# The Complete Meat Cookbook



## cheftalk.com (Mar 11, 2007)

Review of The Complete Meat Cookbook by Bruce Aidells and Denis Kelly Photography by Beatriz Da Costa Illustrations by Mary DePalma

Read the full cook book review here...

*These cookbooks reviews are brought to you by ChefTalk.com.


----------



## phatch (Mar 29, 2002)

I've owned this cookbook for a few years now. I actually took it off the shelf again with Bruce's pending visit, something I've not done for some years now. Mine is the 1998 edition. I was cooking some flank steak and thought I'd see what was recommended. Competent advice. I'd like to see some discussion of how this particular cut has a thinning taper from one end to the other and is difficult to cook to the same doneness throughout. 

I was pretty impressed with it when i got it. I learned some things which I've incorporated and grown beyond. I'm somewhat less impressed with it now, but I'm older, more experienced and more jaded. A lot of it seems obvious now. Which means it's a good book for beginners. 

I too would quibble with Complete, but it's respectable in its coverage. 

Certainly worth looking at for home cooks. I think his Complete Sausage Book is better for me to still learn from. But I like sausage.


----------



## kyheirloomer (Feb 1, 2007)

Flank steak, in the past, did have that taper, Phil.
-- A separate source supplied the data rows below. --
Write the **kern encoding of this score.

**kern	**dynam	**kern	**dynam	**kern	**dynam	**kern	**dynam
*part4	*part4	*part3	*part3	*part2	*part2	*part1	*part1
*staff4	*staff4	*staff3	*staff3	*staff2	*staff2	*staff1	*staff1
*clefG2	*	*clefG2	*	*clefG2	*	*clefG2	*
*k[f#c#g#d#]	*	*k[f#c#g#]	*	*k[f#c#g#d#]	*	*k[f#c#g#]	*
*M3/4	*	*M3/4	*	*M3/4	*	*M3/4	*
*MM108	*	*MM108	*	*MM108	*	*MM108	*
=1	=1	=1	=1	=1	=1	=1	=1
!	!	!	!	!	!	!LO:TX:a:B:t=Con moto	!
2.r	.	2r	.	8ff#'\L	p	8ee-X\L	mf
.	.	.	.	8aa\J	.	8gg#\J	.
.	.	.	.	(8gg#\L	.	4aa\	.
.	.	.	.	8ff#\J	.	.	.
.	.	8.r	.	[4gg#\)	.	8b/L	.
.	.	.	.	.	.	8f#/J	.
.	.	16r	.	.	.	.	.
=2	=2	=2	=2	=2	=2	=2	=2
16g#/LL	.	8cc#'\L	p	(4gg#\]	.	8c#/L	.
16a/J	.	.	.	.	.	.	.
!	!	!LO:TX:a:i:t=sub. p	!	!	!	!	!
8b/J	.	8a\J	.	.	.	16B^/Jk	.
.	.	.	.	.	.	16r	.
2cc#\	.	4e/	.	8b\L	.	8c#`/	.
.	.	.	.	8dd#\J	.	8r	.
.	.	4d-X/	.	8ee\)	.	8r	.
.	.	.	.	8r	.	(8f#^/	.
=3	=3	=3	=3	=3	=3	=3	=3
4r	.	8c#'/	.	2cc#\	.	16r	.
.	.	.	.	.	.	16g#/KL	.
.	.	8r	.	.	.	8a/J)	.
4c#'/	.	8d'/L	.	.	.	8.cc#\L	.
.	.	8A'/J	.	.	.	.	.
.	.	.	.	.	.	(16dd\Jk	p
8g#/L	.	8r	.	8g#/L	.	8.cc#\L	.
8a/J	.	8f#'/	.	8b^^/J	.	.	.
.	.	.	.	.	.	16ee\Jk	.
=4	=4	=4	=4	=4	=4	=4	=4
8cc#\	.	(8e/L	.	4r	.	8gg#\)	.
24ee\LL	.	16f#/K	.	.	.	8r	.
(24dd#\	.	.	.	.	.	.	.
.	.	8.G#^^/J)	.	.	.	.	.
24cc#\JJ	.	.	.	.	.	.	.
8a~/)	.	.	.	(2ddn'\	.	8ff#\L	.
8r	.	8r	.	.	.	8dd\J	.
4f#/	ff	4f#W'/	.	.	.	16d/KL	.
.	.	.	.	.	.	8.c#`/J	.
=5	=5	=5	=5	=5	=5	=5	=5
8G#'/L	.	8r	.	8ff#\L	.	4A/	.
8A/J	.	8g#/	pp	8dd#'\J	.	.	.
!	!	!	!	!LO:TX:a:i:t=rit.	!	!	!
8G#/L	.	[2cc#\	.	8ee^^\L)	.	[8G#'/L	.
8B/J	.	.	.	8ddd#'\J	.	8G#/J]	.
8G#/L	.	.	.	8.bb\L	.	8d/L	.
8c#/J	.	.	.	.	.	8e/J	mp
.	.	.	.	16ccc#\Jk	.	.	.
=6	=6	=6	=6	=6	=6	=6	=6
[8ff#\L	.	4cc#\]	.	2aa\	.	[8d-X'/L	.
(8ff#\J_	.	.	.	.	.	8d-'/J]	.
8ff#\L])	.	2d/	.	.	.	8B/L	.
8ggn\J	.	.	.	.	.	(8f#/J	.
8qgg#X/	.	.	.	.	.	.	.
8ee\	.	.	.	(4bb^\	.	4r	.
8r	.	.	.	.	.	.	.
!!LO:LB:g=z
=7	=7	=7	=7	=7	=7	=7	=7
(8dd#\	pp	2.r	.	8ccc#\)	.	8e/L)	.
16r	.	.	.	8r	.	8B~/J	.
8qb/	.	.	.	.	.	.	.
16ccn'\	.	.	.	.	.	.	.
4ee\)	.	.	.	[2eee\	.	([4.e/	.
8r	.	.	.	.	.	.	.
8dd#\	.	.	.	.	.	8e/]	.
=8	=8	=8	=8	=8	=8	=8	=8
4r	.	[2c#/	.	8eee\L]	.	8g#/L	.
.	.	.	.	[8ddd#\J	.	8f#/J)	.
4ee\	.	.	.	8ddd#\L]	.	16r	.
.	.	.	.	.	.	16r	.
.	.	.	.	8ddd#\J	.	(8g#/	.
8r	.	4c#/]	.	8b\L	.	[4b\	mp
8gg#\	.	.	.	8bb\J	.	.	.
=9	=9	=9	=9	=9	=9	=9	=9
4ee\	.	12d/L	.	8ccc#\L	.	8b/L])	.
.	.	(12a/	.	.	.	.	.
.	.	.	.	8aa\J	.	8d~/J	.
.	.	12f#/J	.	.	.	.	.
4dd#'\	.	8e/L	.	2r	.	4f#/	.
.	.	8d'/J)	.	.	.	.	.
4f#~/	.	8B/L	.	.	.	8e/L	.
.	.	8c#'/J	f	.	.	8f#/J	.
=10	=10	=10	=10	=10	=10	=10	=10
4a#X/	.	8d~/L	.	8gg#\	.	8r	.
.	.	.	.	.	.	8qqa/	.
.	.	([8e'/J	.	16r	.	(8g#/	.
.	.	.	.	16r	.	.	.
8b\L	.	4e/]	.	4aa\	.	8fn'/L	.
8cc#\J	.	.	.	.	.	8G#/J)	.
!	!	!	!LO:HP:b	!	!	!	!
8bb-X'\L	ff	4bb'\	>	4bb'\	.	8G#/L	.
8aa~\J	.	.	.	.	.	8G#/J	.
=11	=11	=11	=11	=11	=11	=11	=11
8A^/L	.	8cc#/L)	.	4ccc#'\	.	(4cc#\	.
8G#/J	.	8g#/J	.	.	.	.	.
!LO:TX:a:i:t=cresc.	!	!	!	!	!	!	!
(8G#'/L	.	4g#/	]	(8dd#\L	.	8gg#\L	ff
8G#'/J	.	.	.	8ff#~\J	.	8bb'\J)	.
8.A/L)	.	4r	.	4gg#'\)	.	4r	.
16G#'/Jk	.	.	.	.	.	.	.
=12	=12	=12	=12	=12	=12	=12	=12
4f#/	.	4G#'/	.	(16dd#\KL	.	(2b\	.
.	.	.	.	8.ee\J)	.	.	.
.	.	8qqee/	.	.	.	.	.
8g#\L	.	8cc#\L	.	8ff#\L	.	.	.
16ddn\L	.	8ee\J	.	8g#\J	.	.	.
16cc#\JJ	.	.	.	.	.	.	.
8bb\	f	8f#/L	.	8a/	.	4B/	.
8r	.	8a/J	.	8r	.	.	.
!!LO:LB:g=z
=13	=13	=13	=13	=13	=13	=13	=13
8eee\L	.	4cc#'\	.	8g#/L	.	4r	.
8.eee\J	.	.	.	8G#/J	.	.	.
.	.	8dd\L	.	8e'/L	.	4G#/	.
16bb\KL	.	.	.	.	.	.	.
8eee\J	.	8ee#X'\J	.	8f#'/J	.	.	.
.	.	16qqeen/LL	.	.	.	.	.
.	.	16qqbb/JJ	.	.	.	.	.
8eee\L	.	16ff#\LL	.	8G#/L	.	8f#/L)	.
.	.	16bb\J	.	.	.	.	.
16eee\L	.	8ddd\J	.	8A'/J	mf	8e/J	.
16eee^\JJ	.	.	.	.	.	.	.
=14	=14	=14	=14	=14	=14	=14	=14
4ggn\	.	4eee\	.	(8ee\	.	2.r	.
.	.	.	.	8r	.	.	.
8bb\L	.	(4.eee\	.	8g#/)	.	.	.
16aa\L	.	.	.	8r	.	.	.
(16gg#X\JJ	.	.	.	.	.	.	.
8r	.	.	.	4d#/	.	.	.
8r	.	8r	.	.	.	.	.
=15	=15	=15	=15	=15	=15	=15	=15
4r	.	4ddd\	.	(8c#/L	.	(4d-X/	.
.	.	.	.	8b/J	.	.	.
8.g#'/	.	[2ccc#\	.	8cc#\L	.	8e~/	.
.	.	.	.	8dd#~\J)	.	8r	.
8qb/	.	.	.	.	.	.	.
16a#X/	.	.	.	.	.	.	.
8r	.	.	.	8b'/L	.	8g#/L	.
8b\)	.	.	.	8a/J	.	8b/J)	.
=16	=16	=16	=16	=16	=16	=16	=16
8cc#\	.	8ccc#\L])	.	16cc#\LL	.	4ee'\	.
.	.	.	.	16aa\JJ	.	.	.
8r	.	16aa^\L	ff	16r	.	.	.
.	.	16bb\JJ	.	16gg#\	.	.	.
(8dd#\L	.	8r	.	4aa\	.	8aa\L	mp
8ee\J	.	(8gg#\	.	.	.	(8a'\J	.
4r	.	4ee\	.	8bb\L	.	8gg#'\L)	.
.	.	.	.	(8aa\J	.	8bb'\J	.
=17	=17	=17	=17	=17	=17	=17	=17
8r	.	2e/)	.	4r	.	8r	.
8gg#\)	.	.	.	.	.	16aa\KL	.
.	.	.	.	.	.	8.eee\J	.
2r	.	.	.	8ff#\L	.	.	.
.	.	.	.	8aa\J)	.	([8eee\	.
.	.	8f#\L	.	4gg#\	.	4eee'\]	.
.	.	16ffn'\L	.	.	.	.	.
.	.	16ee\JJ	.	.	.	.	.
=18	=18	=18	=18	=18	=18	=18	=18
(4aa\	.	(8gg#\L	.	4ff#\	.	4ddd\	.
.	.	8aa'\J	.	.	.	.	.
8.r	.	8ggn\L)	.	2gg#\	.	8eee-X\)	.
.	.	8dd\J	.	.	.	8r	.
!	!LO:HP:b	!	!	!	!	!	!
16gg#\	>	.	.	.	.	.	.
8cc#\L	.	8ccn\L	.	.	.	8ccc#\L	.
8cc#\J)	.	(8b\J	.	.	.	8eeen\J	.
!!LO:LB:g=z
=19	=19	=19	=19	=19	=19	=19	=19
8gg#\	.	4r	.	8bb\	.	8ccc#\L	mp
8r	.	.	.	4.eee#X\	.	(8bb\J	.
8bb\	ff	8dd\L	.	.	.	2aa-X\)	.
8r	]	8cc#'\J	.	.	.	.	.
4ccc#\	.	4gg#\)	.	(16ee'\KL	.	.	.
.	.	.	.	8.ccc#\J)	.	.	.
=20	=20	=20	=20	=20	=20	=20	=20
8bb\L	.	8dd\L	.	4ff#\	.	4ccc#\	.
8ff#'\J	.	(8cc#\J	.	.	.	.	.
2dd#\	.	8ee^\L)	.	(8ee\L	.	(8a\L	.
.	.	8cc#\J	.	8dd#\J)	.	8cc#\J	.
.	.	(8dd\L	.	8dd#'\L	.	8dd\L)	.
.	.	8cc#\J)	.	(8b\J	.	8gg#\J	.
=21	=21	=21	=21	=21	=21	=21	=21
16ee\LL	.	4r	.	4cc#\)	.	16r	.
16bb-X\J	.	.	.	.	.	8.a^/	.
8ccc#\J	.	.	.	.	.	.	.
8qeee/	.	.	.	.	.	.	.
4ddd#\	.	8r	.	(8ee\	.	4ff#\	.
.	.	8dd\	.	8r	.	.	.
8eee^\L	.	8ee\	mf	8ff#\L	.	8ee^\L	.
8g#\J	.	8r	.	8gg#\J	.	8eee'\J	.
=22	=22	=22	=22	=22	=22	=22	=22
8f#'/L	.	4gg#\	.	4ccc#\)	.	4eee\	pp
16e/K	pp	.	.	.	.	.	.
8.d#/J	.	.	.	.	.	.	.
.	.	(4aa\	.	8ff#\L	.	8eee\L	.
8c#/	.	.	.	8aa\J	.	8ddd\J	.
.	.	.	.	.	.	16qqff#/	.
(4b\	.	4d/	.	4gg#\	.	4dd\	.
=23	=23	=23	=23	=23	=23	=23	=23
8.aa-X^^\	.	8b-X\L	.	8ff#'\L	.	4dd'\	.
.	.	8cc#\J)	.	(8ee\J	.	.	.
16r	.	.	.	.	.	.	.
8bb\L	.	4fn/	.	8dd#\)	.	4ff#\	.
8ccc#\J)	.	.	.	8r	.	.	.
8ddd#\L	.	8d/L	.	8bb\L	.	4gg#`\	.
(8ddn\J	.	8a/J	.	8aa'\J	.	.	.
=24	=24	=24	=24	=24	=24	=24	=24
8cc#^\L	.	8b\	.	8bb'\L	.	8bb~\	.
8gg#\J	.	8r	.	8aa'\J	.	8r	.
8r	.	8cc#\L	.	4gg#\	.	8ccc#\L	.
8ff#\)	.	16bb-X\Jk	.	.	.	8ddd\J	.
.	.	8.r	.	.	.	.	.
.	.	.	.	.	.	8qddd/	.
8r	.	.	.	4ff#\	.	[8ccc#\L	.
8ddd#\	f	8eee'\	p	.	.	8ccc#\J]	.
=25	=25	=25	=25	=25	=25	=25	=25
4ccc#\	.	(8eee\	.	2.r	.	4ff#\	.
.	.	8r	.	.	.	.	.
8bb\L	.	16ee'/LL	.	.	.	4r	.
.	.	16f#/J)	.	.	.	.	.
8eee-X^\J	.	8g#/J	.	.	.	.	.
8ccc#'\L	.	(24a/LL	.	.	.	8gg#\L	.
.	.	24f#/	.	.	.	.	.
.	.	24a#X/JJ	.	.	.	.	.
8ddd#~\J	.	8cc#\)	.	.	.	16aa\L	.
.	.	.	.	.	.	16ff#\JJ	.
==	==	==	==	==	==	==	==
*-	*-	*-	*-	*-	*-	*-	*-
But I've noticed the past few years that the ones I buy have an even thickness throughout.

I've no idea if the meat industry has decided to trim them that way or what. But I appreciate it, whatever the reason is, because they cook so much more evenly now.

I also use a pinner, and that sure helps with any tough cuts like flank steak.


----------



## phatch (Mar 29, 2002)

They're still tapered in my neck of the woods.


----------